16) Formalia bei juristischen Arbeiten – Hinweise für Studierende
Unter dem Titel “Gut in Form” haben Carolin Knüll, Holm Putzke und Sebastian Weinzierl eine Broschüre zusammengestellt, in der Formalia für juristische Hausarbeiten, Klausuren und Seminararbeiten zusammengestellt und erläutert werden. Der 57-seitige Text enthält viele Hinweise zu Fragen der Zitierweise, des Aufbaus und der formalen Gestaltung juristischer Arbeiten und ist im Online-Bereich des Polizei-Newsletter unter http://www.polizei-newsletter.de/online_documents_german.php verfügbar. Der PNL dankt den Autoren dafür, dass sie das Manuskript  den Lesern zur Verfügung stellen.
 
 
17) Bericht vom Europäischen Polizeikongress in Berlin
Zum Thema "Sicherheit bei Großereignissen" fand am 14. und 15. Februar 2006 der der 9. Europäische Polizeikongress in Berlin statt. Knapp vier Monate vor Beginn der WM diskutierten insgesamt 1.450 Politiker, Fußball-Fachleute und Vertreter von Behörden und aus der Wirtschaft über ihre Vorbereitungen zu dem Fußball-Höhepunkt. Am ersten Tag wurde unter der Leitung von Corny Littmann, dem Präsidenten des FC St. Pauli, wurde zum Thema Stadionsicherheit während der Weltmeisterschaft referiert.

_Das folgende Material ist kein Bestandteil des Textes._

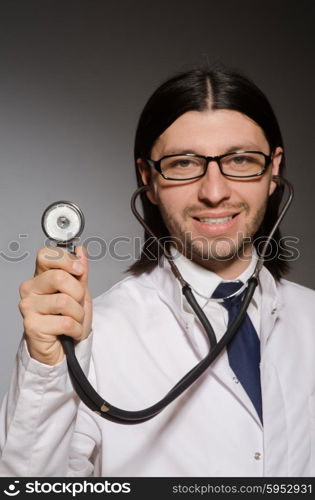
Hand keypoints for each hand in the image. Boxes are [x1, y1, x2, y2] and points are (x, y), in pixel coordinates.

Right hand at [19, 246, 91, 364]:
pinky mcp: (31, 325)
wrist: (64, 348)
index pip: (45, 254)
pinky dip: (76, 329)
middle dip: (78, 293)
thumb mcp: (80, 292)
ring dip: (79, 314)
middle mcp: (30, 289)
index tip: (78, 270)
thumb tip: (79, 251)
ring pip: (65, 301)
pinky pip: (65, 322)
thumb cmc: (68, 319)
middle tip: (78, 304)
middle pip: (59, 277)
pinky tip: (71, 332)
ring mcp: (28, 307)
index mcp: (40, 276)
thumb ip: (80, 272)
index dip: (65, 260)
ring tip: (74, 320)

In einer weiteren Podiumsdiskussion unter Leitung des früheren Bundesinnenministers Otto Schilly, betonten der israelische Sicherheitsminister Gideon Ezra,  der polnische Vize-Innenminister Wladyslaw Stasiak sowie der Sicherheitsbeauftragte der 2004 in Athen ausgetragenen Olympischen Spiele, Vasilios Konstantinidis, die Notwendigkeit intensiver grenzüberschreitender Zusammenarbeit zur Abwehr terroristischer Gefahren. Der Präsident des BKA, Jörg Zierke, hielt im Anschluss einen Vortrag über Allianzen im Kampf gegen den Terror. Am darauf folgenden Tag  wurde in einer hochkarätig besetzten Runde bestehend aus dem Bayerischen Innenminister Dr. Günther Beckstein, dem Hamburger Innensenator Udo Nagel, dem Innenminister von Brandenburg Jörg Schönbohm und dem stellvertretenden Innenminister von Nordrhein Westfalen Karl Peter Brendel das noch druckfrische Urteil des Bundesverfassungsgerichts zum Luftsicherheitsgesetz eingehend diskutiert. In verschiedenen Foren wurde zudem über den verstärkten Einsatz von neuen Techniken zur Verbesserung der Sicherheitslage, sowie über die Zusammenarbeit der Armee mit der Polizei referiert.